(Reading passage begins)

[openssl-users] 2 openssl installed?

Wouter Verhelst wouter.verhelst at bosa.fgov.be
Wed Jun 13 07:49:42 UTC 2018


Please contact the support channels of whoever set up that server. If
that was you, try to remember how you configured things when you set
them up, and copy that configuration, including the relevant files.

There are a million ways to implement a PKI service, and the details of
where you need to drop those files on the new server depend greatly on
the choices you've made while configuring things.


On 13-06-18 08:29, sampei02 at tiscali.it wrote:
> Yes, that’s right.
> My target is to migrate old server to new one keeping PKI and certificates (included databases).
> After this search how can I manage these files into new server?
> I Should to create multiple directory ? Each one for each index.txt files ? My search found several index.txt files
> It’s necessary to write this directory immediately under openssl directory?
>
>
>> On 12 Jun 2018, at 18:30, Jan Just Keijser <janjust at nikhef.nl> wrote:
>>
>> Hi,
>>
>> On 07/06/18 06:14, Sampei wrote:
>>> t’s a server installed many many years ago and there are applications which are no used.

(Reading passage ends)

Problems and tasks.
1 - Print the part of the OpenSSL mailing list post that begins with the words "Wouter Verhelst wouter.verhelst" and ends after the words "the relevant files.".
2 - Proceed with the OpenSSL mailing list post, picking up after its last line.

(Supplied information begins)

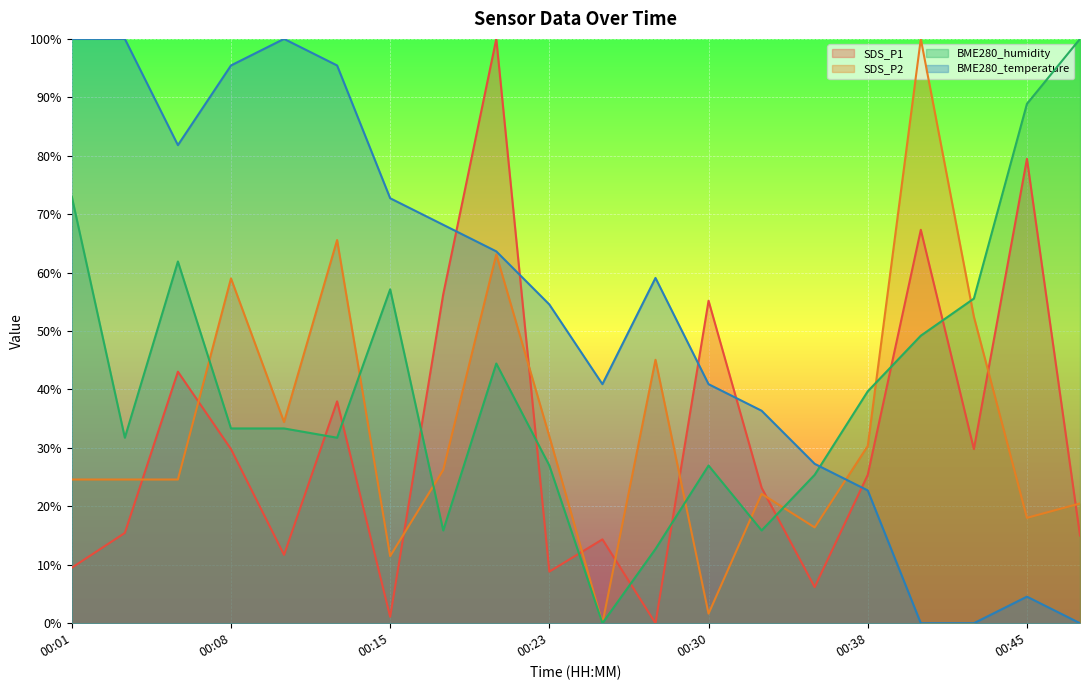

Where does the SDS_P2 series first go above 26?

00:08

(Supplied information ends)

Solved tasks.
1 -
Wouter Verhelst wouter.verhelst at bosa.fgov.be
Wed Jun 13 07:49:42 UTC 2018


Please contact the support channels of whoever set up that server. If
that was you, try to remember how you configured things when you set
them up, and copy that configuration, including the relevant files.

2 -
>>> Server is too late and I have new server (latest Centos 6) for migrating where I installed latest version.
>>> I’d like to take to new server all certificate database (certificated included) which I created.
>>> Openssl is only tool to create test certificates.
>>> I don’t know if there are apps which are using the e configs, but I think no.
>>>
>> this has little to do with OpenSSL itself and more with PKI management. Basically, your problem seems to be that you have an older server and you don't know where the certificates and private keys (i.e. the PKI) were stored. What you need to do, is find out where the certifcates are held, together with the index.txt file. In order to do so, you could use something like
>>   find / -name '*.pem'
>> or
>>   find / -name index.txt
>> and check all directories where such files are found. This will be a lengthy process, as the find command has to traverse the entire filesystem.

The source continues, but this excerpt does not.